Tier 1 — key + parent context: A flow or connector execution is grouped with past runs of the same flow/connector that were called from the same parent flow. This captures context: for example, an SSH connector called from a build flow is typically doing something different from the same connector called from a maintenance flow, and the two groups get separate estimates.

Tier 0 — key only: All executions of the same flow or connector regardless of where they were called from. This is the fallback when Tier 1 has fewer than 5 samples.

tip

Engine walks the full parent chain, so executions whose immediate parent is a wrapper still correctly inherit the context of the enclosing flow.

For dynamic scripts (SCRIPT type with no flow ID) no stable identifier exists, so no estimate is shown. For ad-hoc connections (no named connector), the connector type (e.g. SSH) is used as the key.

Minimum sample size

Estimates are only shown once a grouping has at least 5 completed executions. Below that threshold there is not enough data to give a meaningful number. Newly created flows will not show an estimate until they have run five times successfully.

Progress bar behaviour

The progress bar fills from left to right as the execution runs:

Elapsed timeBar appearance
Less than the estimate (p75)Blue, growing
Equal to the estimateBlue, full
Exceeding the estimateOrange, full — overrun shown as "+X min"

The bar never shows 100% while an execution is still running — it caps at the estimate value and turns orange once the execution passes it. This makes it easy to see at a glance that something is taking longer than usual.

Success rate

Alongside the runtime estimate, Engine shows the success rate of the matching group — the fraction of past runs that ended in ENDED_SUCCESS. This appears once there are at least 5 terminal executions (success or error; cancelled executions are excluded).

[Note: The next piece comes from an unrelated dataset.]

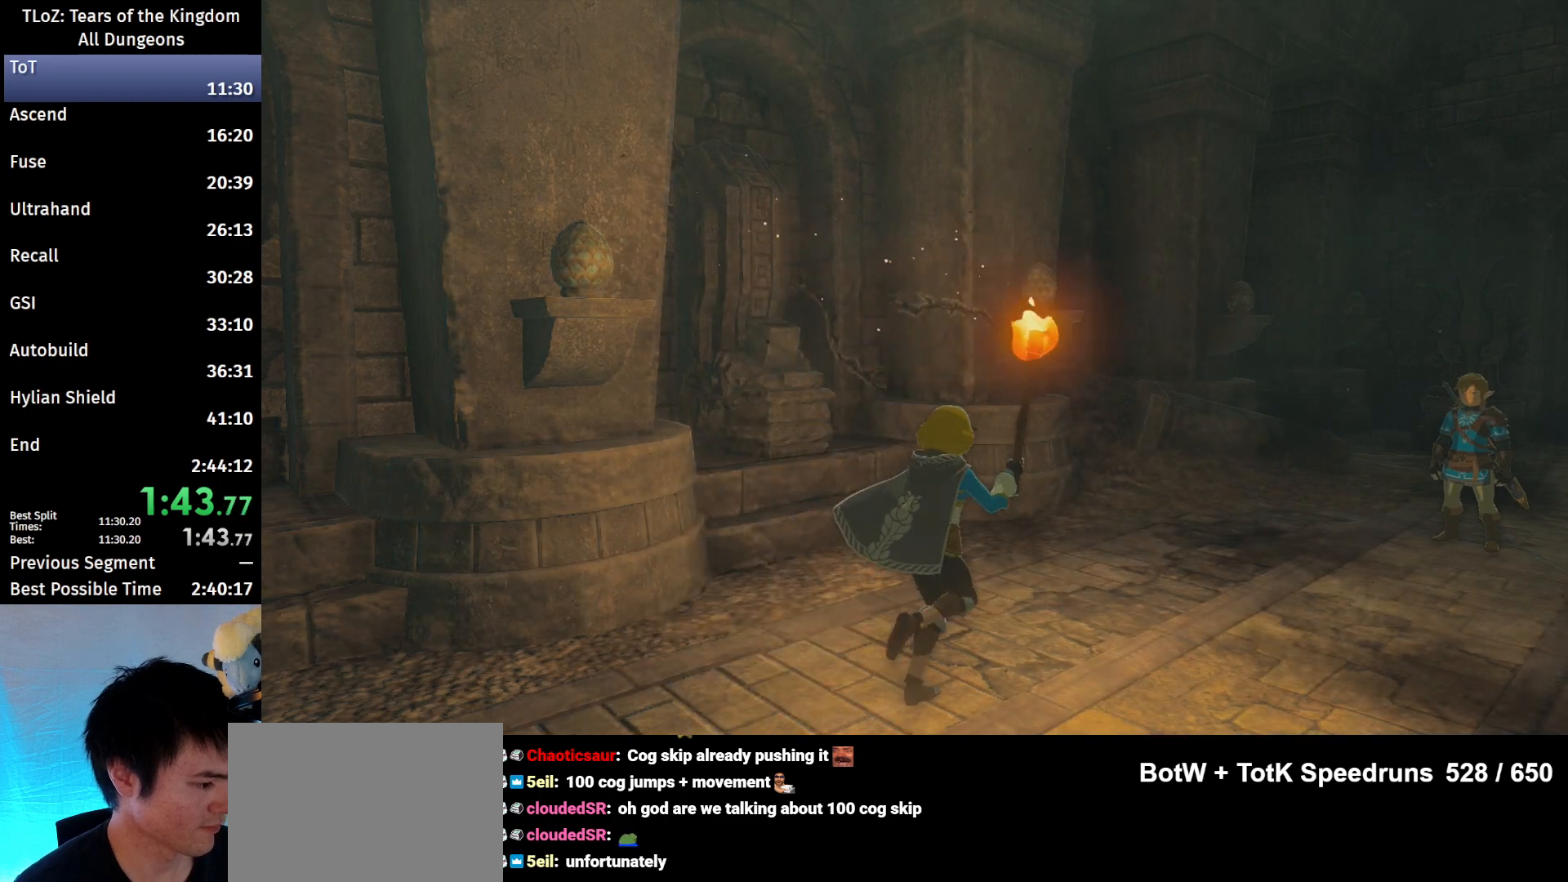
{"buttons": [], "left_stick": "center", "right_stick": "center", "events": [[200, "B", "up"], [300, "B", "down"], [333, "B", "up"], [433, "B", "down"], [500, "B", "up"]]}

The colour of the percentage reflects how reliable the flow or connector has been:

Success rateColour
≥ 90 %Green
70 – 89 %Orange
< 70 %Red

A low success rate is an early signal that something may be wrong with a flow or that it depends on an unreliable external system.

Trend indicator

When a grouping has at least 40 samples, Engine computes a trend ratio by comparing the median duration of the most recent 20 runs against the median of the oldest 20 in the sample window. If recent runs are consistently slower (ratio > 1.2×) or faster (ratio < 0.8×), a ▲ or ▼ indicator appears next to the estimate:

SymbolMeaning
▲ slower recentlyRecent runs take 20 % longer than the historical baseline
▼ faster recentlyRecent runs finish 20 % faster than the historical baseline

A ▲ indicator on a flow that has always been stable in the past is worth investigating — it may indicate a growing dataset, a slow external dependency, or a logic change that added unintended work.

Data persistence

Runtime statistics are stored independently of execution records. Execution records are subject to automatic expiry (by default 2 weeks live + 2 weeks in trash), but the runtime statistics table is never purged. This means estimates improve over time and remain accurate even for flows that run infrequently.